::: Records for processing
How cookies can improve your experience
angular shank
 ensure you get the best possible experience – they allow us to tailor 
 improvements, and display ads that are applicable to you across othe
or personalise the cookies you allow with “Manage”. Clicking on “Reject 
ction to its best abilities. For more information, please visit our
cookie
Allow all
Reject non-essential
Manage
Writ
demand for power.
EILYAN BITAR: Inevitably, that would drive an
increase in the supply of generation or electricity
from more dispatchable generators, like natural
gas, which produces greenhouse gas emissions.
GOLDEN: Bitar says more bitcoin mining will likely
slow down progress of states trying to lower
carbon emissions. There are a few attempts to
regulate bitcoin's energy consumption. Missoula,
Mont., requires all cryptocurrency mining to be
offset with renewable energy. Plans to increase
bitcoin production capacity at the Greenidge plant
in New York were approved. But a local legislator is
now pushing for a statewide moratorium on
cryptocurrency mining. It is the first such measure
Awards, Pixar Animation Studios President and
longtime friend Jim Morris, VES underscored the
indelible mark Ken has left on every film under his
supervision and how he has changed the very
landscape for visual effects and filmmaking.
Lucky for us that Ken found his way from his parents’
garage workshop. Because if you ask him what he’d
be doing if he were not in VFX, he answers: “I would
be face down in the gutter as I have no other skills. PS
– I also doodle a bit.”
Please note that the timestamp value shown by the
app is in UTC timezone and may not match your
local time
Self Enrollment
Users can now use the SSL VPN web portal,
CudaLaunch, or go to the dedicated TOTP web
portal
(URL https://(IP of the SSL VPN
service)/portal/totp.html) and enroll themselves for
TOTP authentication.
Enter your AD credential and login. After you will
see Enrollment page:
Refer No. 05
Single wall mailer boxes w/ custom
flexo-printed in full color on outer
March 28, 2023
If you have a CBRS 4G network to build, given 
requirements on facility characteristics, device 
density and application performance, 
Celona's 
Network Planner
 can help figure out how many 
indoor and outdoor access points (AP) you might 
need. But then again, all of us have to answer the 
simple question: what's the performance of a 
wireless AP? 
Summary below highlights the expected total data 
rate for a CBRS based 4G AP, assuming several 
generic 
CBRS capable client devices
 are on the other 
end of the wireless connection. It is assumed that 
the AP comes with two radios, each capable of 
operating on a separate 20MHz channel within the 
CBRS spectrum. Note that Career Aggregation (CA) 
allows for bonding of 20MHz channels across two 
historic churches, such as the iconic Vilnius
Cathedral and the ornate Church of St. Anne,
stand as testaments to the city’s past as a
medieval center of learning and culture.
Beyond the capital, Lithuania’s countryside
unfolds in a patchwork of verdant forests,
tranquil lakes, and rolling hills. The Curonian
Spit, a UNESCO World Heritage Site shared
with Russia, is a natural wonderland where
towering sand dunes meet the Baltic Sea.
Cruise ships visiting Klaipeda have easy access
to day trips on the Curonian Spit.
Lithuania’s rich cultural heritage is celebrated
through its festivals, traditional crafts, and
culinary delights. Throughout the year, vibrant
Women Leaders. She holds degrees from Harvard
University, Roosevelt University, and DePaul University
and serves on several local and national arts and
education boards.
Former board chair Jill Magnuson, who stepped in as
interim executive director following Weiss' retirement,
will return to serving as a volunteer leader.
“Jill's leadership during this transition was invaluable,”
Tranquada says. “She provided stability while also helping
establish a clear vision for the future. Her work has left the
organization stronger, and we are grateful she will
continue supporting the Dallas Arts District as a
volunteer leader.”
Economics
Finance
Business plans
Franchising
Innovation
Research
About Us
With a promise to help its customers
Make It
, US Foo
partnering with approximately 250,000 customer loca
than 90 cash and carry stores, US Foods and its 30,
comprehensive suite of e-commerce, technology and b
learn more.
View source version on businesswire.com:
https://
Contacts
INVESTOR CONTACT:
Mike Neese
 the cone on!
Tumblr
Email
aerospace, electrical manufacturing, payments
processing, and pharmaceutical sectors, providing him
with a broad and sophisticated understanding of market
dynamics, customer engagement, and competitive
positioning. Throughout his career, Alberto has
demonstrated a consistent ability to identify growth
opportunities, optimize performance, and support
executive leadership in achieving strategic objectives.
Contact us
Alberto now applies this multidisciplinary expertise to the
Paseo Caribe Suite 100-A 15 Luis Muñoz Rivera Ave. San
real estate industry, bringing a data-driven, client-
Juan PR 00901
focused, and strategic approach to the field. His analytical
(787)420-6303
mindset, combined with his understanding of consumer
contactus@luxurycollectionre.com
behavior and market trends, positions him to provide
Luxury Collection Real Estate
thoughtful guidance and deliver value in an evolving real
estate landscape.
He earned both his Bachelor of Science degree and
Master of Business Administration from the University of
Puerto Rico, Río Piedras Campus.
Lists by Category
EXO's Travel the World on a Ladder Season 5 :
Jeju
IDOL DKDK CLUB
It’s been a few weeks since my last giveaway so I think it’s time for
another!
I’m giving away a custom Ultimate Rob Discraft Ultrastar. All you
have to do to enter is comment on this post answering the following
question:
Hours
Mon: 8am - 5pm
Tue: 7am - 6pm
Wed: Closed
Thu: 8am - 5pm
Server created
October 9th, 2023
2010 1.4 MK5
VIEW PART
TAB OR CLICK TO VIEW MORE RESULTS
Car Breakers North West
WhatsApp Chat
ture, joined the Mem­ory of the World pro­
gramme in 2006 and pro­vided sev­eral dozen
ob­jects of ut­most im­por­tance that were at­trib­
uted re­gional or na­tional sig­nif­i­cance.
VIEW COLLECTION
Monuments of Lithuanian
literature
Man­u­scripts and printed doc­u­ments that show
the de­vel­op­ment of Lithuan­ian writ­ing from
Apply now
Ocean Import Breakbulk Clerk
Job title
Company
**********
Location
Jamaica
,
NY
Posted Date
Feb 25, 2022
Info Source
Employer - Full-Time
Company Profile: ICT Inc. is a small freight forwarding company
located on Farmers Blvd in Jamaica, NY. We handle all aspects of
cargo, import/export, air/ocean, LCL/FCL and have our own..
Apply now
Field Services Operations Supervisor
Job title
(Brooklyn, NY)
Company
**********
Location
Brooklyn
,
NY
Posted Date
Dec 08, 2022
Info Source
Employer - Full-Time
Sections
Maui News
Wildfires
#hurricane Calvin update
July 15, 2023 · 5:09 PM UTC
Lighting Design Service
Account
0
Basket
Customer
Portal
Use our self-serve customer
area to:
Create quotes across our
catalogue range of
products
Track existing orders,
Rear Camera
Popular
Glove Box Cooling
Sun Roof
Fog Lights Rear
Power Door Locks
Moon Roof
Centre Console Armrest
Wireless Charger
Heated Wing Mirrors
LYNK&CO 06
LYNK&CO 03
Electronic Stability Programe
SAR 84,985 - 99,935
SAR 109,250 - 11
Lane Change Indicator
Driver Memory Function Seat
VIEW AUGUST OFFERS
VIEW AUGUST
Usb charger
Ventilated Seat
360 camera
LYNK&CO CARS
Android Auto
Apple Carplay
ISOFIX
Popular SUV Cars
::::::
**Work item:** Copy out every line of the data above precisely as it appears.

**Completed exercise:**
How cookies can improve your experience
angular shank
 ensure you get the best possible experience – they allow us to tailor 
 improvements, and display ads that are applicable to you across othe
or personalise the cookies you allow with “Manage”. Clicking on “Reject 
ction to its best abilities. For more information, please visit our
cookie
Allow all
Reject non-essential
Manage
Writ
demand for power.
EILYAN BITAR: Inevitably, that would drive an
increase in the supply of generation or electricity
from more dispatchable generators, like natural
gas, which produces greenhouse gas emissions.
GOLDEN: Bitar says more bitcoin mining will likely
slow down progress of states trying to lower
carbon emissions. There are a few attempts to
regulate bitcoin's energy consumption. Missoula,
Mont., requires all cryptocurrency mining to be
offset with renewable energy. Plans to increase
bitcoin production capacity at the Greenidge plant
in New York were approved. But a local legislator is
now pushing for a statewide moratorium on
cryptocurrency mining. It is the first such measure
Awards, Pixar Animation Studios President and
longtime friend Jim Morris, VES underscored the
indelible mark Ken has left on every film under his
supervision and how he has changed the very
landscape for visual effects and filmmaking.
Lucky for us that Ken found his way from his parents’
garage workshop. Because if you ask him what he’d
be doing if he were not in VFX, he answers: “I would
be face down in the gutter as I have no other skills. PS
– I also doodle a bit.”
Please note that the timestamp value shown by the
app is in UTC timezone and may not match your
local time
Self Enrollment
Users can now use the SSL VPN web portal,
CudaLaunch, or go to the dedicated TOTP web
portal
(URL https://(IP of the SSL VPN
service)/portal/totp.html) and enroll themselves for
TOTP authentication.
Enter your AD credential and login. After you will
see Enrollment page:
Refer No. 05
Single wall mailer boxes w/ custom
flexo-printed in full color on outer
March 28, 2023
If you have a CBRS 4G network to build, given 
requirements on facility characteristics, device 
density and application performance, 
Celona's 
Network Planner
 can help figure out how many 
indoor and outdoor access points (AP) you might 
need. But then again, all of us have to answer the 
simple question: what's the performance of a 
wireless AP? 
Summary below highlights the expected total data 
rate for a CBRS based 4G AP, assuming several 
generic 
CBRS capable client devices
 are on the other 
end of the wireless connection. It is assumed that 
the AP comes with two radios, each capable of 
operating on a separate 20MHz channel within the 
CBRS spectrum. Note that Career Aggregation (CA) 
allows for bonding of 20MHz channels across two 
historic churches, such as the iconic Vilnius
Cathedral and the ornate Church of St. Anne,
stand as testaments to the city’s past as a
medieval center of learning and culture.
Beyond the capital, Lithuania’s countryside
unfolds in a patchwork of verdant forests,
tranquil lakes, and rolling hills. The Curonian
Spit, a UNESCO World Heritage Site shared
with Russia, is a natural wonderland where
towering sand dunes meet the Baltic Sea.
Cruise ships visiting Klaipeda have easy access
to day trips on the Curonian Spit.
Lithuania’s rich cultural heritage is celebrated
through its festivals, traditional crafts, and
culinary delights. Throughout the year, vibrant
Women Leaders. She holds degrees from Harvard
University, Roosevelt University, and DePaul University
and serves on several local and national arts and
education boards.
Former board chair Jill Magnuson, who stepped in as
interim executive director following Weiss' retirement,
will return to serving as a volunteer leader.
“Jill's leadership during this transition was invaluable,”
Tranquada says. “She provided stability while also helping
establish a clear vision for the future. Her work has left the
organization stronger, and we are grateful she will
continue supporting the Dallas Arts District as a
volunteer leader.”
Economics
Finance
Business plans
Franchising
Innovation
Research
About Us
With a promise to help its customers
Make It
, US Foo
partnering with approximately 250,000 customer loca
than 90 cash and carry stores, US Foods and its 30,
comprehensive suite of e-commerce, technology and b
learn more.
View source version on businesswire.com:
https://
Contacts
INVESTOR CONTACT:
Mike Neese
 the cone on!
Tumblr
Email
aerospace, electrical manufacturing, payments
processing, and pharmaceutical sectors, providing him
with a broad and sophisticated understanding of market
dynamics, customer engagement, and competitive
positioning. Throughout his career, Alberto has
demonstrated a consistent ability to identify growth
opportunities, optimize performance, and support
executive leadership in achieving strategic objectives.
Contact us
Alberto now applies this multidisciplinary expertise to the
Paseo Caribe Suite 100-A 15 Luis Muñoz Rivera Ave. San
real estate industry, bringing a data-driven, client-
Juan PR 00901
focused, and strategic approach to the field. His analytical
(787)420-6303
mindset, combined with his understanding of consumer
contactus@luxurycollectionre.com
behavior and market trends, positions him to provide
Luxury Collection Real Estate
thoughtful guidance and deliver value in an evolving real
estate landscape.
He earned both his Bachelor of Science degree and
Master of Business Administration from the University of
Puerto Rico, Río Piedras Campus.
Lists by Category
EXO's Travel the World on a Ladder Season 5 :
Jeju
IDOL DKDK CLUB
It’s been a few weeks since my last giveaway so I think it’s time for
another!
I’m giving away a custom Ultimate Rob Discraft Ultrastar. All you
have to do to enter is comment on this post answering the following
question:
Hours
Mon: 8am - 5pm
Tue: 7am - 6pm
Wed: Closed
Thu: 8am - 5pm
Server created
October 9th, 2023
2010 1.4 MK5
VIEW PART
TAB OR CLICK TO VIEW MORE RESULTS
Car Breakers North West
WhatsApp Chat
ture, joined the Mem­ory of the World pro­
gramme in 2006 and pro­vided sev­eral dozen
ob­jects of ut­most im­por­tance that were at­trib­
uted re­gional or na­tional sig­nif­i­cance.
VIEW COLLECTION
Monuments of Lithuanian
literature
Man­u­scripts and printed doc­u­ments that show
the de­vel­op­ment of Lithuan­ian writ­ing from
Apply now
Ocean Import Breakbulk Clerk
Job title
Company
**********
Location
Jamaica
,
NY
Posted Date
Feb 25, 2022
Info Source
Employer - Full-Time
Company Profile: ICT Inc. is a small freight forwarding company
located on Farmers Blvd in Jamaica, NY. We handle all aspects of
cargo, import/export, air/ocean, LCL/FCL and have our own..
Apply now
Field Services Operations Supervisor
Job title
(Brooklyn, NY)
Company
**********
Location
Brooklyn
,
NY
Posted Date
Dec 08, 2022
Info Source
Employer - Full-Time
Sections
Maui News
Wildfires
#hurricane Calvin update
July 15, 2023 · 5:09 PM UTC
Lighting Design Service
Account
0
Basket
Customer
Portal
Use our self-serve customer
area to:
Create quotes across our
catalogue range of
products
Track existing orders,
Rear Camera
Popular
Glove Box Cooling
Sun Roof
Fog Lights Rear
Power Door Locks
Moon Roof
Centre Console Armrest
Wireless Charger
Heated Wing Mirrors
LYNK&CO 06
LYNK&CO 03
Electronic Stability Programe
SAR 84,985 - 99,935
SAR 109,250 - 11
Lane Change Indicator
Driver Memory Function Seat
VIEW AUGUST OFFERS
VIEW AUGUST
Usb charger
Ventilated Seat
360 camera
LYNK&CO CARS
Android Auto
Apple Carplay
ISOFIX
Popular SUV Cars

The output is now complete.